▶ WHAT YOU NEED TO DO: Reproduce the data below verbatim, from the line containing "Look at this image. Find" down to the end of the data, including both of those ends.

(Data items)
------------------------------------------------

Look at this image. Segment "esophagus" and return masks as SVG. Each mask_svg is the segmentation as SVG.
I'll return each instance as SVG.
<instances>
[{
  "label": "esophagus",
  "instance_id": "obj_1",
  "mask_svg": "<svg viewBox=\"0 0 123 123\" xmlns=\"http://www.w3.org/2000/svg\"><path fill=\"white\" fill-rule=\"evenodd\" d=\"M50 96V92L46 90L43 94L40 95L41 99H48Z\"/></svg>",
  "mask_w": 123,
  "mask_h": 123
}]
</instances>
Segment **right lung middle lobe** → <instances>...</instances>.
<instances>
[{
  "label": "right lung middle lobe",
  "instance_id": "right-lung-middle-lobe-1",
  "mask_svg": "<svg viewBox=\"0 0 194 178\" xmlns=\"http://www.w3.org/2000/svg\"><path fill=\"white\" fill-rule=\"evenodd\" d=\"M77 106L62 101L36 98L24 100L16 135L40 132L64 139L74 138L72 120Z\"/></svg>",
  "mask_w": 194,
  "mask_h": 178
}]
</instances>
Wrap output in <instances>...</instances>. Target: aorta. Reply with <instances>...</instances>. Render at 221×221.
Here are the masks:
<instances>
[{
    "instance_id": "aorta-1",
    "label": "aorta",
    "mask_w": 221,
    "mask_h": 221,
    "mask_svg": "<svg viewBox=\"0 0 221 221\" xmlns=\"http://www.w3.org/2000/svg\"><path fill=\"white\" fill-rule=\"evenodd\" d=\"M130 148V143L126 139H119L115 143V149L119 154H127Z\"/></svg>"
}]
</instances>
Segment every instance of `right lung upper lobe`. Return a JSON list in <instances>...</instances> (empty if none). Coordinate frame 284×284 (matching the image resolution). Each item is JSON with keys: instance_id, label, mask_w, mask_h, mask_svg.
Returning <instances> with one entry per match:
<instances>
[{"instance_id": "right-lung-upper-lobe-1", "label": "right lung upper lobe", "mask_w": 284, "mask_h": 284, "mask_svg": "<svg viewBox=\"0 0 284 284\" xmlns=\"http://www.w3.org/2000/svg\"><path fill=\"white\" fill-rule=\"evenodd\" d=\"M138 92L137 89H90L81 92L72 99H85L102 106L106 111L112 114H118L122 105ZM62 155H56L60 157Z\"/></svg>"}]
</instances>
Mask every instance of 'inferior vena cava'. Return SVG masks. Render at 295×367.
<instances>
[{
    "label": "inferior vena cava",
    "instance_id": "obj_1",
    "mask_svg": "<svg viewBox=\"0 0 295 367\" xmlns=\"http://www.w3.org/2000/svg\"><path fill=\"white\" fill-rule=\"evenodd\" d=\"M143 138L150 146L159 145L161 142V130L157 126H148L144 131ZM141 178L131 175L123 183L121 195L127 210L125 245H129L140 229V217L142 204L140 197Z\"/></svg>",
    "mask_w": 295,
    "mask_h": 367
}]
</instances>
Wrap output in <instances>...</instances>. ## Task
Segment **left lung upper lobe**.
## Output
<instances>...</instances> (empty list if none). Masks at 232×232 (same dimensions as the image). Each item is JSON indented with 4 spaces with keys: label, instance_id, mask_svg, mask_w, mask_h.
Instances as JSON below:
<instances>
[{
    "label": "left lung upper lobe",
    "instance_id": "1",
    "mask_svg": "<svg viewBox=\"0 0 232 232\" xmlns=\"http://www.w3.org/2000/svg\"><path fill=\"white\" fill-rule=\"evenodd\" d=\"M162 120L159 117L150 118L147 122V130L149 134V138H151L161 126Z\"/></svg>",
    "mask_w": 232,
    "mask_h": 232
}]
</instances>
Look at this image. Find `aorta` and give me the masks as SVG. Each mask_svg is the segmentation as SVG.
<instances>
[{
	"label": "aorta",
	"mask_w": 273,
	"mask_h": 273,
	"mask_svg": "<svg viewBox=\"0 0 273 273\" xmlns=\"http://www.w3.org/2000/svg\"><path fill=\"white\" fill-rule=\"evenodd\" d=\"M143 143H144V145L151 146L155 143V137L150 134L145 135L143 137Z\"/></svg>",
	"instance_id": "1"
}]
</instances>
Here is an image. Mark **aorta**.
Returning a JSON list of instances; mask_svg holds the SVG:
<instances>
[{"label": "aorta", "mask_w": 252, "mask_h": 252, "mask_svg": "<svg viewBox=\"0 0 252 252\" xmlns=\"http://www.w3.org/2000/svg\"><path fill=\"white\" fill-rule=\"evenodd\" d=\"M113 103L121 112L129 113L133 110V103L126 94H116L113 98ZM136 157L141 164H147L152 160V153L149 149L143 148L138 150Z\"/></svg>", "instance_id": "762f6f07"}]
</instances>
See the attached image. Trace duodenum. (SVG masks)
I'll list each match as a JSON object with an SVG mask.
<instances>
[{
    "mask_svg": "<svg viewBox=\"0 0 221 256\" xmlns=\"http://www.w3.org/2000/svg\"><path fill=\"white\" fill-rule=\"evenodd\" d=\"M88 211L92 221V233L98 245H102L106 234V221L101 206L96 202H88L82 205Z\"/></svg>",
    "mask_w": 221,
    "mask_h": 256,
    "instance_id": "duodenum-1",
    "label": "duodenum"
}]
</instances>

------------------------------------------------

▶ RESPONSE:
Look at this image. Find `aorta` and give me the masks as SVG. Each mask_svg is the segmentation as SVG.
<instances>
[{
	"label": "aorta",
	"mask_w": 273,
	"mask_h": 273,
	"mask_svg": "<svg viewBox=\"0 0 273 273\" xmlns=\"http://www.w3.org/2000/svg\"><path fill=\"white\" fill-rule=\"evenodd\" d=\"M143 143H144V145L151 146L155 143V137L150 134L145 135L143 137Z\"/></svg>",
	"instance_id": "1"
}]
</instances>
Here is an image. Mark **aorta**.
Returning a JSON list of instances; mask_svg holds the SVG:
<instances>
[{"label": "aorta", "mask_w": 252, "mask_h": 252, "mask_svg": "<svg viewBox=\"0 0 252 252\" xmlns=\"http://www.w3.org/2000/svg\"><path fill=\"white\" fill-rule=\"evenodd\" d=\"M113 103L121 112L129 113L133 110V103L126 94H116L113 98ZM136 157L141 164H147L152 160V153L149 149L143 148L138 150Z\"/></svg>", "instance_id": "762f6f07"}]
</instances>
See the attached image. Trace duodenum. (SVG masks)
I'll list each match as a JSON object with an SVG mask.
<instances>
[{
    "mask_svg": "<svg viewBox=\"0 0 221 256\" xmlns=\"http://www.w3.org/2000/svg\"><path fill=\"white\" fill-rule=\"evenodd\" d=\"M88 211L92 221V233L98 245H102L106 234V221L101 206L96 202H88L82 205Z\"/></svg>",
    "mask_w": 221,
    "mask_h": 256,
    "instance_id": "duodenum-1",
    "label": "duodenum"
}]
</instances>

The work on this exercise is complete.